On An Under-Invested Area In The Data Tooling Ecosystem

One of the biggest challenges in data is the natural tension between going fast and being right — which is a hard problem to solve. So it entails getting high quality and building proper infrastructure versus enabling self-serve analytics for those without technical backgrounds to work with the data. I’m hopeful that these worlds will be bridged more in the future.

dbt leans more towards the lens of “How do you make sure you can trust your data today and make the right investments there?” There’s a learning curve to bring dbt into any team, but the promise that we have is that you won’t regret it. People who couldn’t do data transformations before (because they are not engineers) now can. dbt brings accessibility and empowers people to achieve tasks they weren’t able to before.

I think that there is more which either dbt can do or other people can do, which is letting more people be data consumers. It’s a little bit of what Metabase does. There’s always the tension of “If you let everyone create data models for everyone, how can you trust the data? Do you have challenges with data quality? Are the foundations right?” We are certainly trying to solve it at dbt, and others recognize this hard problem as well.

On Interoperability Within The Data Stack

As an open-source product, dbt wants to be interoperable with other tools. We think about our open-source project as the standard for how you perform transformations and build data models. Lying at the core of that technology is the compiler, and we want it to be absolutely everywhere.

Our first principle is to grow the pie versus to gain share from our competitors. We think this market is absolutely massive, and we work hard to invest and contribute to the industry at large. Our goal is to move the industry forward. At the end of the day, if the analytics teams are more confused than when they started, that’s a problem for everyone. Making sure that there are clean handoffs between different layers of the stack is so important.

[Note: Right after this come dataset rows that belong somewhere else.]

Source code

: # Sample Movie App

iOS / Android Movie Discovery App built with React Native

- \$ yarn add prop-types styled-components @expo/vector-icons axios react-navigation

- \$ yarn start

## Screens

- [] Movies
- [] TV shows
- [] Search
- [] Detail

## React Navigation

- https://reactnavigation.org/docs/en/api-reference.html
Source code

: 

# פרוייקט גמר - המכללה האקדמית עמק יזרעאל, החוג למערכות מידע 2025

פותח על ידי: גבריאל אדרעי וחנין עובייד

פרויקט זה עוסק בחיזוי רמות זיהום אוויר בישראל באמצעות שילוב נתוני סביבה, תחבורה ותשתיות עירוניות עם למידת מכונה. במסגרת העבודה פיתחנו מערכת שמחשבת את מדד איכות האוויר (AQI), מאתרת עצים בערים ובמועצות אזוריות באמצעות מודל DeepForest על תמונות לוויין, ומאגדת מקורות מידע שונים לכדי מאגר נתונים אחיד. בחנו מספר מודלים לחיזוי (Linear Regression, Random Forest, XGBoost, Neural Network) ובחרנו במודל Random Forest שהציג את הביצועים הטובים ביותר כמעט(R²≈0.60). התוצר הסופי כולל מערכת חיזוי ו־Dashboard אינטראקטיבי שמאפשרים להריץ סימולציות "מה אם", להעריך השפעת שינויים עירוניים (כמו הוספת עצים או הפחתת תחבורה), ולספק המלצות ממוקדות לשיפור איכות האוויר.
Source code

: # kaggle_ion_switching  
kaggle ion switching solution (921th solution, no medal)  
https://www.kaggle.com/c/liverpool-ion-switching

On Differences Between Being a VC and Being a PM

In product, it’s pretty fun because I have two lenses that I use frequently:

  1. The first is my wide-angle lens: thinking about the industry and where we need to go as a team/as a product. How do we play in the broader ecosystem? How to make the ecosystem better as a whole?
  2. The second is my zoom lens: thinking deeply about individual steps that we have to take to achieve our goals.

It’s that constant kind of shifting in scales between wide-angle and zoom that I have to handle in product. In venture, you really just have the wide-angle: thinking more at the company and industry levels, then making bets on the future. You kind of glaze over the details at times because they are not relevant. If you spend too much time on the details, you might forget to see the full picture.

That’s the biggest difference I’ve seen in the two roles. But it’s a fun challenge to be able to context-switch and exercise two different muscles that I have in product.

Because I’ve studied the data and analytics space for so long, the wide-angle lens is just so ingrained in how I think and constantly runs in the background. Subconsciously, I always think about the company's overall benefits and strategic goals, But I don’t have to work that muscle quite as much right now. The muscle I’m exercising more in my current day-to-day is the zoom lens — thinking at the molecular level and making decisions on a daily/weekly cadence.